Her first visit to Italy was in 1985. She has gone back every year since to continue her study of early cultures there, particularly that of the Etruscans. There are records of them living in what is now known as Tuscany dating back to about 1000 B.C.

"They were a civilization when Rome was a collection of mud huts," said Kritzia, 53. "I became fascinated by the faces of Italians, the native intelligence of the people and the layering of one culture on top of another. The walls I've observed in Italy--the patina of these walls represents one layer over another. They don't knock down their buildings."

During the last two years, the notion of layering has become part of her work. Unsatisfied with the lack of depth in her prints, she began to bring different pieces of paper together, including etchings and embossings, to make abstract collages that reflect the rich textures of her experiences with Italy. More than 15 of these works are on view at Le Cafe Restaurant & Jazz Club in the show "Ancient Riffs."

"I like Roberta's work because it's got a sense of the European old world and a contemporary feel too," Le Cafe owner Paul Jaffe said.

There are the familiar arches of the Ponte Vecchio in two collages. A Japanese symbol in one work is indicative of "my interest in other cultures too," she said. Some elements of her compositions represent the Etruscan people.

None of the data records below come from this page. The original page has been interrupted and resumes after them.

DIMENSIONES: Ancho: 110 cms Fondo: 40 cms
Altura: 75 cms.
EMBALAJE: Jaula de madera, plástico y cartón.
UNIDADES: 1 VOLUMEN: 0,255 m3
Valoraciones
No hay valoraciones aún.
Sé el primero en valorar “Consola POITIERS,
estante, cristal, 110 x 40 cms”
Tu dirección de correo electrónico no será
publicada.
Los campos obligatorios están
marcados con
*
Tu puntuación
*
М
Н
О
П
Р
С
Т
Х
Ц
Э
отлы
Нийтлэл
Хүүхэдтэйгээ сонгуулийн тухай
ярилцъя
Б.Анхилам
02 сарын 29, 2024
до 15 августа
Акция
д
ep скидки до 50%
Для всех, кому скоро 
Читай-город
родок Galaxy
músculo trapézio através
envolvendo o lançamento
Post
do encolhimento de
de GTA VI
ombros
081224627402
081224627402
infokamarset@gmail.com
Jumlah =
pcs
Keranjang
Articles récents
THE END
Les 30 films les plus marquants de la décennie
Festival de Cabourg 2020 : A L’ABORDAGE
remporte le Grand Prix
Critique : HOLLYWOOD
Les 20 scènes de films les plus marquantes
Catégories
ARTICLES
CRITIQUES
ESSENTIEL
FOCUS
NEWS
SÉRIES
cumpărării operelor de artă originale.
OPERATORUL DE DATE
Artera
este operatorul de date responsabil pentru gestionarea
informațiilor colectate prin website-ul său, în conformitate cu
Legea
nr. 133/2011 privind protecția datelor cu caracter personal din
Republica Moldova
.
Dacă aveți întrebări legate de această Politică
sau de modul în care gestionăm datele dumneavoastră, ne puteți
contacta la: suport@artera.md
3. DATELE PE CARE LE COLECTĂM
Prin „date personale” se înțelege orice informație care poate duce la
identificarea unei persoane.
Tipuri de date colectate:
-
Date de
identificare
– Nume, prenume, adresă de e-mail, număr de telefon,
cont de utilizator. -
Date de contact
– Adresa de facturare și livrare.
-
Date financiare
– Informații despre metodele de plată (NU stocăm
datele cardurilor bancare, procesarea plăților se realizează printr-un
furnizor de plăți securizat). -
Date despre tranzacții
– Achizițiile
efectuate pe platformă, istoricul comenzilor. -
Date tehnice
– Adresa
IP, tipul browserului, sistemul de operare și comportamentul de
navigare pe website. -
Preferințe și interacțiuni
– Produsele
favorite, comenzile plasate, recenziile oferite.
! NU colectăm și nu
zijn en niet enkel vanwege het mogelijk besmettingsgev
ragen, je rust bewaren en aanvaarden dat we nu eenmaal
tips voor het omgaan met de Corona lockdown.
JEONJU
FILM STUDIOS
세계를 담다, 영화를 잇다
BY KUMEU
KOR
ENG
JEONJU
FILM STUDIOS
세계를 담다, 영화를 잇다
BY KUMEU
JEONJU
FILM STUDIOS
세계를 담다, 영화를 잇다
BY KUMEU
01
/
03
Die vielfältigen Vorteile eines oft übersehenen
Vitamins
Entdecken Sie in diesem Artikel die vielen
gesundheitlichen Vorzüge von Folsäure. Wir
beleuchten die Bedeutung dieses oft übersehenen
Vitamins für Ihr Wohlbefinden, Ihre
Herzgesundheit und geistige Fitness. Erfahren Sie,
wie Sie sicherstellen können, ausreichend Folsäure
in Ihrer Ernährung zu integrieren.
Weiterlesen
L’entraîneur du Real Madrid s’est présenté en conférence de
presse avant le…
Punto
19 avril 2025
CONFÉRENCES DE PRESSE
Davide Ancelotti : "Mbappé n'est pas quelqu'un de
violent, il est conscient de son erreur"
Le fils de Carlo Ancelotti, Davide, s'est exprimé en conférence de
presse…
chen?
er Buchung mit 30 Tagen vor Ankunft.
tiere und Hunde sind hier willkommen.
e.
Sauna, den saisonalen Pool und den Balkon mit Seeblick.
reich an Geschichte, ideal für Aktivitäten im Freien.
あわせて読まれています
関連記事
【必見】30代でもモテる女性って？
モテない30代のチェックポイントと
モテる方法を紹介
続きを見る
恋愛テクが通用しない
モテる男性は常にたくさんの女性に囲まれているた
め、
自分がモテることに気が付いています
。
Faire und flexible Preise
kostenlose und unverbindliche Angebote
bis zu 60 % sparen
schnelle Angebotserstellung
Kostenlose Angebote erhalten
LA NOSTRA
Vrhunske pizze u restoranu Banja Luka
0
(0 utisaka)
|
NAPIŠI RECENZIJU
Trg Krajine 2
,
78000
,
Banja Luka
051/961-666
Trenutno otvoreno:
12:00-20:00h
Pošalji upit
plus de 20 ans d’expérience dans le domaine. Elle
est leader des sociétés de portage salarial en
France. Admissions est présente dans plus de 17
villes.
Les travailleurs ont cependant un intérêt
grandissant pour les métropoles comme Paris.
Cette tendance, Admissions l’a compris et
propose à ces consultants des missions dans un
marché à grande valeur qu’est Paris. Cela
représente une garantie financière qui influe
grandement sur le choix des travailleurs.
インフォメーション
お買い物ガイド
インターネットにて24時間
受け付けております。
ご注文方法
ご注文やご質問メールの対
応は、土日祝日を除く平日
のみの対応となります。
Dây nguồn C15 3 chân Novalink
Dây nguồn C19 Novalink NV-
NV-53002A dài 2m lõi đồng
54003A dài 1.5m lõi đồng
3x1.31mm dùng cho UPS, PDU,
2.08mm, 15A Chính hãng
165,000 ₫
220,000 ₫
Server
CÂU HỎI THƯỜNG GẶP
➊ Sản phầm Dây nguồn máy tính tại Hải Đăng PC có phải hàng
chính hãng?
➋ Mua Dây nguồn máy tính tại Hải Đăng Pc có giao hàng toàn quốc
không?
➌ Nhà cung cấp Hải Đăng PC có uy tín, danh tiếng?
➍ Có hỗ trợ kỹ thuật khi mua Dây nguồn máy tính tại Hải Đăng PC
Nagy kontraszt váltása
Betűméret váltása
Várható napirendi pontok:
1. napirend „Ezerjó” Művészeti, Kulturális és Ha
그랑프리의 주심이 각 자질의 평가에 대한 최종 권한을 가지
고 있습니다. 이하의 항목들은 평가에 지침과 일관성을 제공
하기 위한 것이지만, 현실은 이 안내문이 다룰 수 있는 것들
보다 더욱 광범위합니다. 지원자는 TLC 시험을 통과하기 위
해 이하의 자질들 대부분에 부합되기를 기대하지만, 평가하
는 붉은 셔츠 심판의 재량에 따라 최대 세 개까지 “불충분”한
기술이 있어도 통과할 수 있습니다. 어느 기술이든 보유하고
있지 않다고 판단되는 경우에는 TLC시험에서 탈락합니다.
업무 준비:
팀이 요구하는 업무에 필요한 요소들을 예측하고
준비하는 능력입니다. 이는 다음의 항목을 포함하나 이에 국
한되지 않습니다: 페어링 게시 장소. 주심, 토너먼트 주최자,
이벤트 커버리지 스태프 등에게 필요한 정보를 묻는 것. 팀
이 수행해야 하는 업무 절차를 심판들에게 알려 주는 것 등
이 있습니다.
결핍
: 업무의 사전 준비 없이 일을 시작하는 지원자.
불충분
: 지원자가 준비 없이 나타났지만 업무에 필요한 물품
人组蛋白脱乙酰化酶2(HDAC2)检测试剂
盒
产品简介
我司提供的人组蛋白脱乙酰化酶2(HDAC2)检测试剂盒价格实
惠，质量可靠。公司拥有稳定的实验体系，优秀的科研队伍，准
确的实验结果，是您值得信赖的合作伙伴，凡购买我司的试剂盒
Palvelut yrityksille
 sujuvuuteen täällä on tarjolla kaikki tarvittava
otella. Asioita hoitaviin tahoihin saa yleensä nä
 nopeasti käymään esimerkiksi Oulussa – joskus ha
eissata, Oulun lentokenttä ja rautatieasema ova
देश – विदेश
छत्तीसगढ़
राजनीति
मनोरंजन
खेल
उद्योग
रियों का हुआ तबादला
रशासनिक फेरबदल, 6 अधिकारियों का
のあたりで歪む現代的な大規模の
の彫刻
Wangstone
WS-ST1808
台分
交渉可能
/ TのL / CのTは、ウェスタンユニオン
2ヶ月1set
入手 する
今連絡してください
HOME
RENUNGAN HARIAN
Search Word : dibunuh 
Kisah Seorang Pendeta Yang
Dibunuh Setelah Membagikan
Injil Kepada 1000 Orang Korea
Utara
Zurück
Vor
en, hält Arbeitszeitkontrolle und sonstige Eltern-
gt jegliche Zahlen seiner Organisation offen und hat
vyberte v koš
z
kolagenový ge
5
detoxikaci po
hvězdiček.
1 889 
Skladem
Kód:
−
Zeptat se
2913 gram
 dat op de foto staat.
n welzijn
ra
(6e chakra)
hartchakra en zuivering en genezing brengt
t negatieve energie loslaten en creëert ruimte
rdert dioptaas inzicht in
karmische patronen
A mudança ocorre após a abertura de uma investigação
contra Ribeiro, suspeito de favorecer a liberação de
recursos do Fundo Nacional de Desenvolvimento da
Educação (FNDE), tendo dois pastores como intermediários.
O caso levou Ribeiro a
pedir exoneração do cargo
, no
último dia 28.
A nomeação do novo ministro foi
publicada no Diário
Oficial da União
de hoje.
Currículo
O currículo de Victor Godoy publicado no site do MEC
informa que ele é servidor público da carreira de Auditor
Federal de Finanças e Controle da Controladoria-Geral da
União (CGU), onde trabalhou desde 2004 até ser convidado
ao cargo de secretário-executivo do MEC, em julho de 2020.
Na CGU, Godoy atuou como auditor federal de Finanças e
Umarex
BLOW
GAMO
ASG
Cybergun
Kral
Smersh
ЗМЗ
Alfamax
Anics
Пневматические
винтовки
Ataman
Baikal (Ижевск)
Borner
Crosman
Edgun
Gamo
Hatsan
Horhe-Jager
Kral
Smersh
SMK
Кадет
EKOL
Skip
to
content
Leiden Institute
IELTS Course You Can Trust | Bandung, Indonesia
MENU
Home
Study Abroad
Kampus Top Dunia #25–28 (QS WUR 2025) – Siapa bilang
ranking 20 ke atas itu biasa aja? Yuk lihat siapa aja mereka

Beyond her artwork, Kritzia has been motivated to introduce people to Italy in a more direct way. During her upcoming trip there, she will lead a small group from the Los Angeles area on a 16-day Italian journey, visiting hill towns unknown to most Americans. Kritzia enjoys "sharing what I know with other people," she said. "Being Italian is a state of mind."


What: "J. Anthony Vergona: Vessels of the Spirit."

Location: Orlando Gallery, 14553 Ventura Blvd., Sherman Oaks.

Hours: 10 a.m. to 4 p.m. Tuesdays through Saturdays, through Aug. 2.

Call: (818) 789-6012.

Other exhibit: Paintings by Vergona dating from the 1960s to the present are on view at the Eclectic Gallery, 5156 Lankershim Blvd., North Hollywood, through Aug. 15. Call (818) 760-2233.

What: "Ancient Riffs by Roberta Kritzia."

Location: Le Cafe, 14633 Ventura Blvd., Sherman Oaks.

Hours: 11 a.m. to 2 a.m. Mondays through Fridays, 9 a.m. to 2 a.m. Saturdays and Sundays, through Aug. 15.